Mizuno embraces classic Japanese luxury with new M-Craft City Series Putters
The update to Mizuno's signature putter line offers buttery forged feel in what might be one of the prettiest packages of the year.

For a new line as forward-thinking as it was, Mizuno's M-Craft putter range, debuted back in 2024, didn't really make the splash the Japanese company probably hoped it would.
Part of this comes down to the simple fact that Mizuno will always be more renowned for its irons than anything else. It's a good problem to have, but with only a smattering of the brand's tour players gaming either Mizuno woods or putters, the brand, like many others, has struggled to make substantial noise in an increasingly crowded market.
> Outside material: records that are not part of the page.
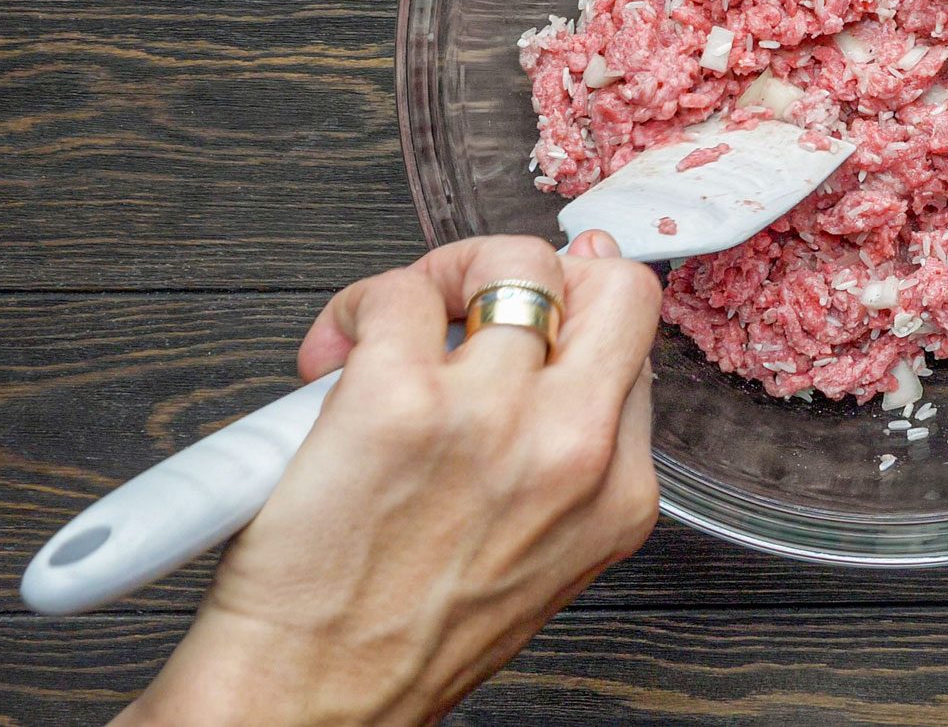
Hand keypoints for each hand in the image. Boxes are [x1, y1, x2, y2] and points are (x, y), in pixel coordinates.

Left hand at [120, 233, 662, 725]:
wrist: (311, 701)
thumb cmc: (404, 638)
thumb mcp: (542, 553)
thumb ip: (568, 451)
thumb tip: (554, 348)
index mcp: (617, 494)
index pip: (635, 345)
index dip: (574, 318)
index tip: (534, 312)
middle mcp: (571, 447)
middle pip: (616, 285)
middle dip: (548, 274)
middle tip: (479, 301)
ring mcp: (491, 416)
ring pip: (512, 264)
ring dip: (443, 282)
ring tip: (395, 329)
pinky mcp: (398, 399)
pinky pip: (398, 294)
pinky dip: (360, 308)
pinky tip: (334, 357)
The M-Craft range was intended to be a solution to this, introducing a modular design that allowed players to switch and swap heads, weights and putter shapes to suit their stroke. It was a novel idea, but a refreshing one from a brand clearly intent on making a bigger splash in the flat stick space. Unfortunately, we found the final product a little lacking, feeling it lacked the finesse and feel of a traditional milled putter.
Taking the M-Craft range in the new direction for 2026, however, is the new City series line: a range of forged putters that pivots away from modern tech and puts the emphasis back on the four core tenets Mizuno is best known for: heritage, individuality, innovation, and foundation. Mizuno have made a clear aesthetic turn with the new City series, embracing a more traditional look that screams the old-school luxury of '90s Japan. You could very much imagine taking a ride in your chauffeur-driven Toyota Crown to pick one of these up.

Further to this, Mizuno have renamed the series models to pay homage to four iconic Japanese cities. The Kyoto is the most traditional shape: a classic bladed profile complemented by the slightly wider Osaka mid-mallet.
The two true mallets come in the form of the Nagoya, which has a classic rounded mallet shape with added perimeter weighting and a roll-up cavity for more MOI and less sole displacement; and the wing-backed Tokyo, which is more rigid than the old OMOI 6 for a better feel.
There's no newfangled modular tech here, rather Mizuno have placed the focus back resoundingly back on producing the feel that might just turn the heads of staff players and premium putter collectors alike. Each head is forged from 1025E steel, one of the softest available to Mizuno, and is engineered with the same copper underlay that sits beneath the face of the company's irons, the two working in harmony to provide a soft, crisp feel. Deep face milling, rendered in a very Mizuno-y wave pattern, delivers a true roll. Both are offered in a choice of a clean satin black or a classic nickel finish.

Priced at RRP £299 (about the same as the old M-Craft model), the new M-Craft City Series putters will be available to pre-order from January 26, with an on-sale date of February 12.